We found that patients with visual field abnormities had greater disability than those with normal visual field testing. It has been reported good correlations between disability and other visual function tests such as low-contrast vision acuity [33, 34] or color vision [7]. These tests are technically easier and shorter to be administered in the clinical care. However, there is not enough evidence that they can predict risk of disability progression in the medium- or large follow-up. The novelty and the strength of this study are that we found that visual field impairment at baseline was associated with an increased risk of disability progression after 3 years of follow-up in our cohort.
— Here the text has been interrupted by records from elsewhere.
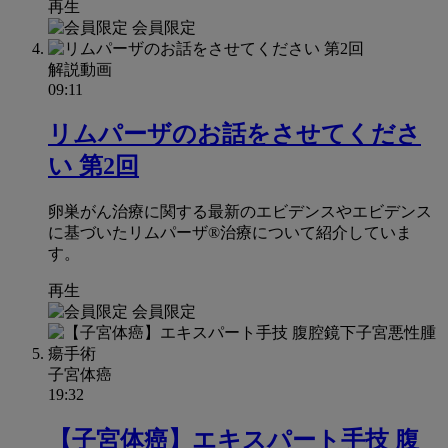
再生
会員限定
解説動画
09:11
リムパーザのお話をさせてくださ
い 第2回
卵巣がん治療に関する最新のエビデンスやエビデンス
に基づいたリムパーザ®治療について紹介していま
す。
再生
会員限定
子宮体癌
19:32
【子宮体癌】エキスパート手技 腹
These results suggest that VF impairment captures the damage in the central nervous system of MS patients, expanding upon the widely described role of the VF testing as a measurement of visual outcomes due to the acute inflammatory events affecting the optic nerve such as ON.
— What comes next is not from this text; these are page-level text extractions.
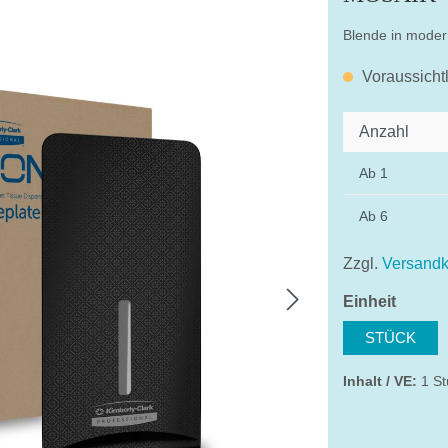
Blende in moder
Voraussicht
Anzahl
Ab
1
Ab
6
Zzgl.
Versandk
auswä
Einheit
STÜCK
Inhalt / VE:
1 St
We also found significant changes in the VF between baseline and the first year of follow-up when considering the mean deviation values. However, when we compared patients who developed impaired VF after the first follow-up with patients who still displayed normal VF, we did not find statistical differences in any of the clinical or imaging markers of MS burden. However, the small sample size of this comparison (n: 44) and the short follow-up may partially explain these results. There were seven patients classified as normal VF in the first-year follow-up with abnormal VF at baseline. None of these seven patients had abnormal results during the ophthalmological examination during the first follow-up visit. These findings could be explained by several different reasons. First, it could be related to the fluctuations in the clinical state of the disease that could affect the result of the perimetry as a subjective test (e.g., pseudoexacerbations). Second, the well-known learning effect when performing standard automated perimetry could explain why certain cases originally classified as abnormal transitioned to normal at the first-year follow-up [35]. Finally, in our study, 3 out of these 7 cases obtained reliability indices close to the limits; this fact could have caused certain cases to be wrongly classified as abnormal at baseline.

The identification of markers of neuroaxonal damage is critical for developing neuro-protective drugs. Our study shows that the VF test is a useful tool to evaluate central nervous system damage in MS independently of the prior history of ON and to predict risk of disability progression in MS.